Collected data entries »
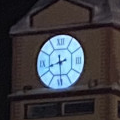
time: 8:29
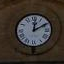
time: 12:10
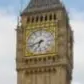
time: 6:41
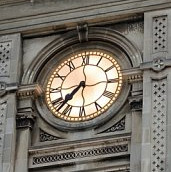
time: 7:37
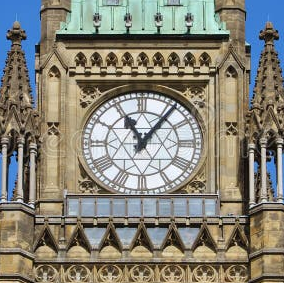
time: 11:06
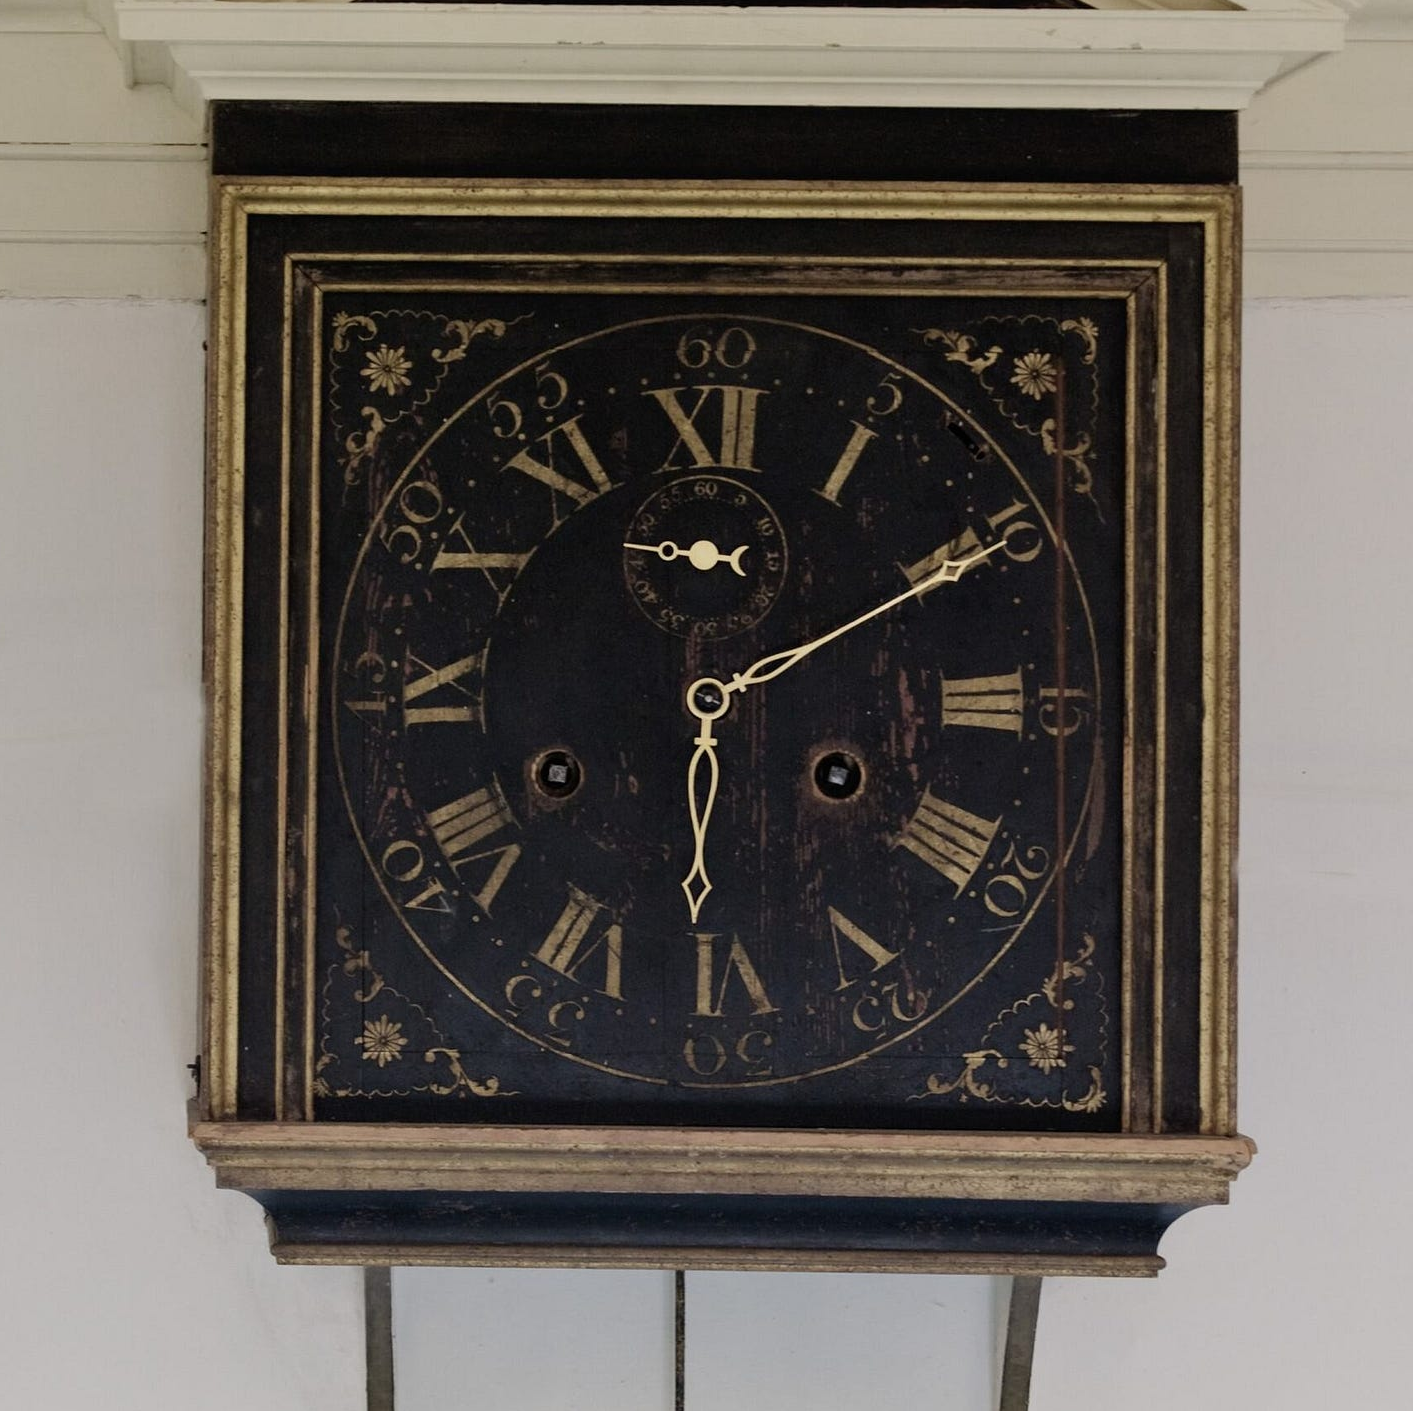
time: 6:10
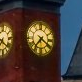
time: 7:20
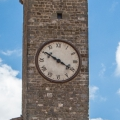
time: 10:20
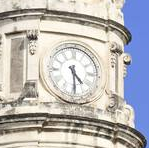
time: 4:29
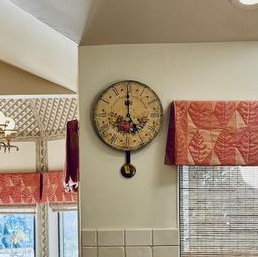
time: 4:59
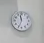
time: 11:33
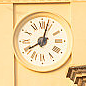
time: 8:02
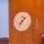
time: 7:07
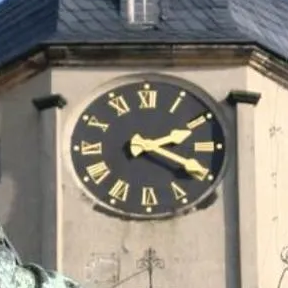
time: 2:19
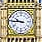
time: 9:45
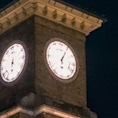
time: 6:05
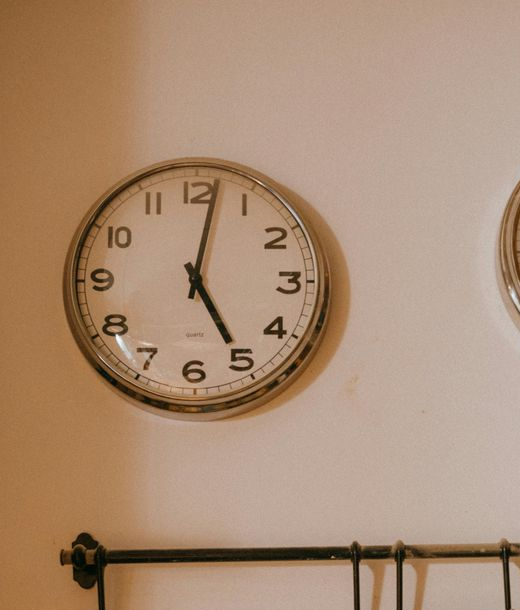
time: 5:01
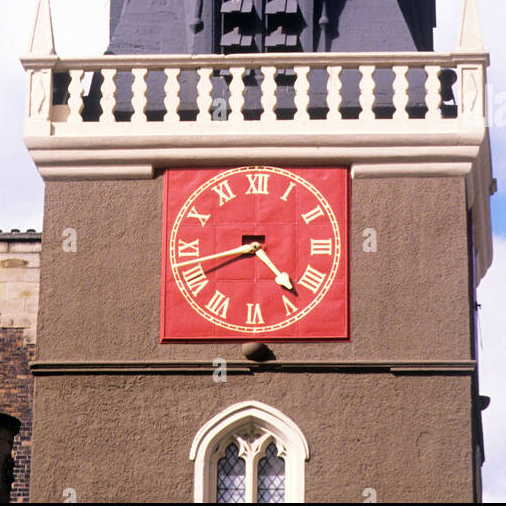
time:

Direction » Can you rewrite the lines above as a numbered list, skipping any blank lines and leaving the pictures out?

Written response »
1. time: 8:29
2. time: 12:10
3. time: 6:41
4. time: 7:37
5. time: 11:06
6. time: 6:10
7. time: 7:20
8. time: 10:20
9. time: 4:29
10. time: 4:59
11. time: 11:33
12. time: 8:02
13. time: 7:07
14. time: 2:19
15. time: 9:45
16. time: 6:05
17. time: 5:01
18. time:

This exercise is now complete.